A Game By: Jam-alade
This is a demo for a game I’ve been making for a bit but spent a bit too much time on. So, I’m putting it up as a demo and taking a break from to try and put my brain back into gear before coming back to it. What is here is the core of the game, just without the polish it needs to be a complete experience.
Mushroom Game is made of three levels that together create a picture of the changing life cycles of a generic mushroom forest. You start as the mycelial network living underground in a beneficial relationship with a specific type of tree (based off a pine). After this, you go above ground and play as a pig that explores the forest and is hunting for mushrooms to eat. Finally, you play a human foraging for mushrooms with a pig to later sell. These three perspectives are to show the changes of life cycles in a human-disturbed forest and explore how changes we make effect the wider environment.
Now, there is a lot of themes and connecting tissue between levels that are not complete or even present. This is the core of why I consider the game incomplete, although there is a lot of player feedback and other basic features that need to added still. Just based off what is in the game presently, the broad ideas I mentioned earlier are hard to see, let alone the somewhat more nuanced stuff I’m going for.
For one, between the first two levels I want to add a scene of the forestry industry felling all the larger, old-growth trees that the mycelial network can’t live with. This leaves more room and sunlight for the faster growing pines which in turn increases the ability for the mycelial network to expand. I find this extremely important to the game as it is the main moment of change in this life cycle. I would also emphasise this change more by having a soundscape that changes; from a healthy sounding environment with birds and insects all over to a reduced environment with just wind and some pigs. This is unrealistic, but showing this change like this should emphasise the change that has occurred.
I also want to increase the presence of pigs in the world instead of there just being the one. With the impact of forestry on this forest there was a decline in many creatures, but the presence of the mycelial network has blossomed which in turn increases the pig population. This compares the idea of destruction from human interaction with the idea of how environments change and adapt to keep existing. And from this change, humans now have land prime for foraging mushrooms, another way to survive and make a living. This however creates more exploitation of the environment by using pigs to find the mushrooms. The way environments change is complicated and often end up beneficial to humans even by mistake. We change it so much and then take advantage of this new state even further.
The final addition would be a sort of epilogue that tries to explore the idea of preserving the environment as it is now.

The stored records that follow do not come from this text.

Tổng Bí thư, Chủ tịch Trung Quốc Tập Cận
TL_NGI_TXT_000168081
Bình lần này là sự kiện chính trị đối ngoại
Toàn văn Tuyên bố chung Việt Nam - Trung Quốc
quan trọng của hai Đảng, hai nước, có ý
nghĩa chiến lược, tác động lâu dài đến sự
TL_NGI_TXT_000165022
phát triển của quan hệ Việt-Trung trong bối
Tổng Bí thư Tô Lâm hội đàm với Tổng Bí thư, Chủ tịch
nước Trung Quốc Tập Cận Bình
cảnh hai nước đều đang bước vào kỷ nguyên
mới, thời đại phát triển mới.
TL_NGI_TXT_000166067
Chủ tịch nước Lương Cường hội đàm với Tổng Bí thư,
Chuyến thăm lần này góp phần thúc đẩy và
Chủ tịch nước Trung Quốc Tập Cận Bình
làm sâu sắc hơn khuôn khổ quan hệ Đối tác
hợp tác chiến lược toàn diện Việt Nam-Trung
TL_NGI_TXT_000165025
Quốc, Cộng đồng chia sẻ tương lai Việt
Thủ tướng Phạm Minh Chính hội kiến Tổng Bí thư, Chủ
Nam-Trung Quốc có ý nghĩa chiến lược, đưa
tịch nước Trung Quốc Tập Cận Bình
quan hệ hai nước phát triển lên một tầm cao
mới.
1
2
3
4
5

Fire prevention is a surprising aspect of this where we manage foliage, do controlled burns in specific places, and so much more. This is seen to be good, and yeah, it is broadly speaking. Except these environments expect these fires and use them to maintain itself. Old-growth trees are typically more fire resistant than pines. The pines grow and encourage the mycelial networks which feed the soil and let trees grow more easily. As fires come through, the pines burn leaving more space for old-growth to start growing in the more fertile soil from mushroom and fire. This old-growth then takes over more of the forest and relegates pines to smaller areas where they can’t take over the land.
Even in this changed state of all pines, the forest can still eventually return to what it once was. Instead, due to our need for the mushroom foraging and the ideas of keeping environments as they are as a for of environmentalism, we protect the forest as it is and prevent fires perhaps more than we should (not that bushfires aren’t horrible, especially with the climate crisis making them more common and more dangerous, but that is out of scope here).
And this provides more thought to what preservation is. Although we have drastically changed what this forest is, should we preserve this current forest with its new environmental interactions that we benefit from and can live in harmony with, or should we let it run its course and return to what it was? That’s what I’ve been trying to go for anyway.
I did mention earlier that I just need a break from this project before I come back to it, and I do want to come back to it. I really like what I’ve done with it so far and it is really far along all things considered. The ui does need work as I am trying for it to be much less intrusive, there are not enough sounds or animations in yet leaving it feeling empty, and there is plenty of player feedback and game feel to improve upon (I already have more feedback from a friend with changes that are going to improve it a lot). The problem is that I’ve put too much pressure on myself for this to be a game that I actually finish, and that has gotten to me. I am still gathering my understanding of how I work and how to best accommodate this, so I need a break from this for now until I ease off the pressure I’ve placed on myself. Putting it out there does feel good though, like a mini cap-off that presents itself like a finish for now because it is playable, and I find it pretty enjoyable too.